● What you need to do: Locate every line in the records below that contains the string "wrist", and copy each of those lines. Case counts.

^^^^

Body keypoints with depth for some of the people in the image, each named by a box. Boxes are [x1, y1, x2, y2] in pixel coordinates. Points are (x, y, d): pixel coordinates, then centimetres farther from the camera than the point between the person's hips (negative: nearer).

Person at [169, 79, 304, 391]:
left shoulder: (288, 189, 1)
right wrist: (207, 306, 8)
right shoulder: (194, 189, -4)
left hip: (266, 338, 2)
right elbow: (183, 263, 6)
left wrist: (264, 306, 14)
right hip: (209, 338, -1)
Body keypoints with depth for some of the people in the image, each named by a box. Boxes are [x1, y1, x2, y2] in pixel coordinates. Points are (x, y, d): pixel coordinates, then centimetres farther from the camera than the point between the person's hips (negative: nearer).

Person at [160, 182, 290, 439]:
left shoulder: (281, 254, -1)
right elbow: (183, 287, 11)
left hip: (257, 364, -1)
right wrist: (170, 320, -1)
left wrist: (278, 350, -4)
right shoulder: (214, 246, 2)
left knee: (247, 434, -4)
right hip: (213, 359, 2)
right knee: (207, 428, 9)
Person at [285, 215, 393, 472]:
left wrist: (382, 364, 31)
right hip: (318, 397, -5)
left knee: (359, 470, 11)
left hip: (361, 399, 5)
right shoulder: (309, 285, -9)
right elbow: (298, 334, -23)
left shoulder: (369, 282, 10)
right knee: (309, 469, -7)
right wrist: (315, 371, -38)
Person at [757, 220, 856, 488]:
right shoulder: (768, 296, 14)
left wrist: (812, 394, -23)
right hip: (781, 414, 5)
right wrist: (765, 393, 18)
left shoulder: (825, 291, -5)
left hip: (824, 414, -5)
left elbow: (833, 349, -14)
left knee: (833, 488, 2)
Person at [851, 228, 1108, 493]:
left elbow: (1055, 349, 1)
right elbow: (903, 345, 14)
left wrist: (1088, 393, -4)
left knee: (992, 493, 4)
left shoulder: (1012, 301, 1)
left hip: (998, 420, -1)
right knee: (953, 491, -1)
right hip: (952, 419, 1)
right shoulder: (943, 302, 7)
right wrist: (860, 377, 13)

^^^^

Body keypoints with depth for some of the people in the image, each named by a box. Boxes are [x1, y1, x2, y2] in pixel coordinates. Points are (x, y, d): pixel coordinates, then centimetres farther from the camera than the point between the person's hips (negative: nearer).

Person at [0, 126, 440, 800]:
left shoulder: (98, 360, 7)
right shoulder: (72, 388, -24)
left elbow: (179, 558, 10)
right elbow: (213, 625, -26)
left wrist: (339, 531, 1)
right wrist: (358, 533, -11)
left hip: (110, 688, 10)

^^^^

● Result of this task:
right wrist: (207, 306, 8)
left wrist: (264, 306, 14)
right wrist: (170, 320, -1)
left wrist: (278, 350, -4)
left wrist: (382, 364, 31)
right wrist: (315, 371, -38)
left wrist: (812, 394, -23)
right wrist: (765, 393, 18)
left wrist: (1088, 393, -4)
right wrist: (860, 377, 13)
left wrist: (339, 531, 1)
right wrist: (358, 533, -11)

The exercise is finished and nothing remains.